When ink and pen in hands of men inscribed your form, bipedal "P" ~Waldo

For some reason all the transcriptions of those lyrics are wildly wrong. Wonderful video, and Dok and I were just discussing it all these many months later, still with childlike awe and wonder.

I really like the youtube video of your process, particularly that you answered my curiosity about whether there was some number of trials that would yield a more precise approximation. Now I am just left wondering what the expected error is for a given number of trials.

(no subject)

Well, the number of crossings should obey a binomial distribution, with p=2l/tπ. So if you have n trials, the mean number of crossings (h) is 2ln/tπ, while the standard deviation of the number of crossings is sqrt((2ln-4l²/tπ)/tπ) = sqrt(2ln/tπ - 4l²/t²π²). I don't feel like attempting to solve expressions like h = 2ln/tπ + 2sqrt(2ln/tπ - 4l²/t²π²) for π, myself, but that would get you the upper bound of a 2-sigma window that your trials would have a 95% chance of being within.

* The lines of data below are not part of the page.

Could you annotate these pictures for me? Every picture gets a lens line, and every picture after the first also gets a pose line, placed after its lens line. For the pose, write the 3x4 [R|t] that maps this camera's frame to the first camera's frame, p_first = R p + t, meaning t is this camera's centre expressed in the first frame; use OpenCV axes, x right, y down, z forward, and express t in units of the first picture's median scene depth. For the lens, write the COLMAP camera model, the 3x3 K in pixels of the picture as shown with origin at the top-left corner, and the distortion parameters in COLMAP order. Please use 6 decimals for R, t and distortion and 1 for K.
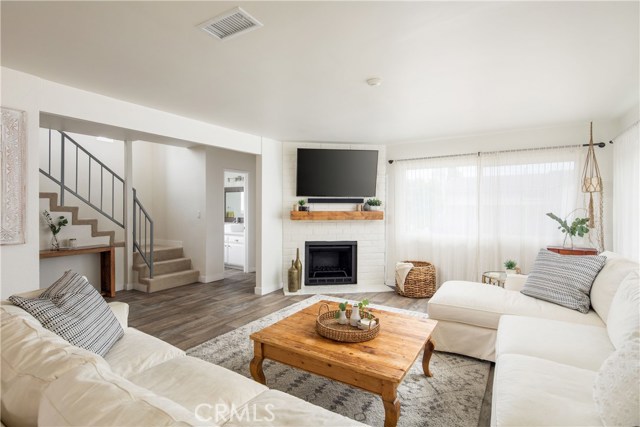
lens RADIAL K [[318.8, 0, 313.6], [0, 318.8, 207.9], [0, 0, 1]] dist [-0.000822, -0.000704]
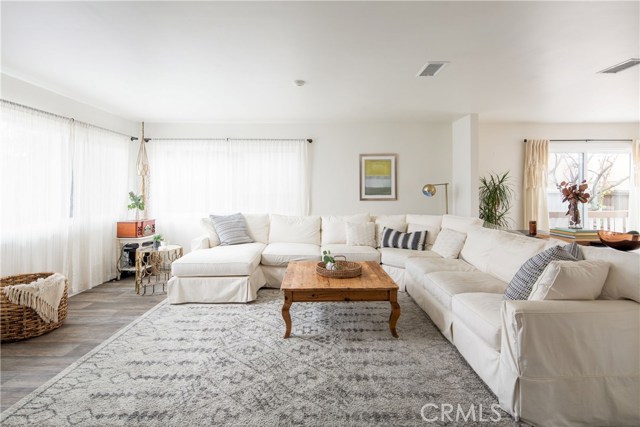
lens RADIAL K [[319.5, 0, 320.7], [0, 319.5, 190.8], [0, 0, 1]] dist [-0.000554, -0.000662]
pose [[-0.549352, -0.000988, 0.835590, -0.464043], [0.001974, 0.999995, 0.002480, 0.008188], [-0.835589, 0.003011, -0.549347, 0.834939]]
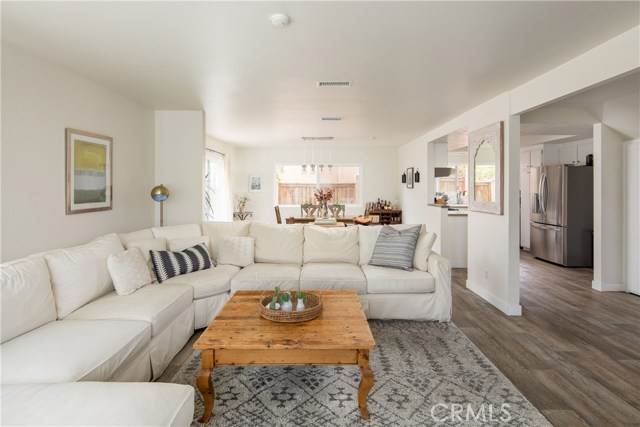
lens RADIAL K [[329.4, 0, 318.6], [0, 329.4, 187.0], [0, 0, 1]] dist [-0.000207, -0.000970]
pose [[-0.843942, -0.001290, -0.536433, 0.268324], [-0.001585, 0.999999, 0.000089, -0.006246], [0.536432, 0.000925, -0.843943, 0.877726]]
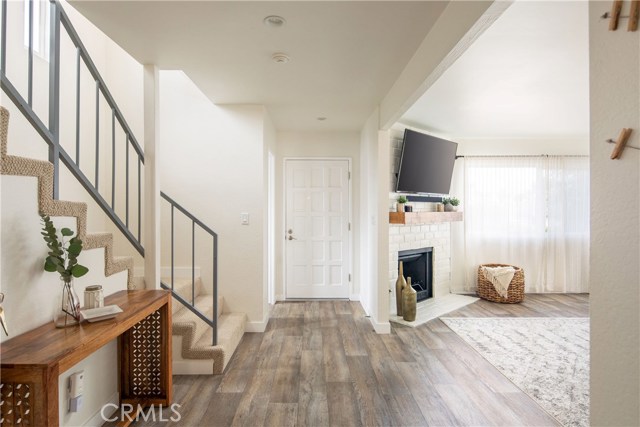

EDIT: Note that the math gets a lot easier if you plug in some numbers. For example, with our trial (l=.5, t=1, n=100), we get a mean of 100/π = 31.8 and a standard deviation of sqrt((100 - 1/π)/π) = sqrt(31.7) = 5.6, so we had a 95% chance of getting a result in the range 20 < h < 44. Plugging those values back into the formula π = 2ln/th, we expected to calculate a value of pi in the range 5 > π > 2.3. Our actual number of crossings, 29, was only off from the mean by 2.8, or .5 standard deviations - but our value of pi was still too big by about ten percent.

Now, if our trial had twice as many pipe cleaners dropped (n=200), we'd expect 200/π = 63.7 crossings, with a standard deviation of sqrt((200 - 1/π)/π) = 8.0, for a two-sigma range of 47 < h < 80. Plugging those back in, we'd expect to calculate a result in the range 4.3 > π > 2.5 - which is a tighter window, though not by a whole lot.

(no subject)

On second thought, that math has a problem. It assumes you already know what pi is. If you want to get a confidence window for pi based on your trials, you have to presume that your result is correct and use that value for pi (as we did), then figure out the standard deviation based on that assumption, plugging it in for pi. You probably want to do a t-test on the result, but I'm not going to bother looking up the t distribution for this because it's close enough to normal.

So, for example, on our test we got a result of 100/π = 29 = h, so π = 100/29 (note: this is equal to the 1200/348 given above; I'm working in feet rather than inches in these comments to simplify the math). We therefore presume a standard deviation of sqrt((100 - 1/π)/π) = sqrt(29 - 1/π²) = sqrt(29 - 29²/100²) = sqrt(28.9) = 5.4.

We can therefore predict that the "correct" number of line crossings is in the range 18.2 < h < 39.8, and that therefore what our trial really tells us is that 5.5 > π > 2.5.

(no subject) +2

zzzzzz....

Huh? What?

(no subject)

WC did ask.

Aren't you glad we left that information out of the praxis itself?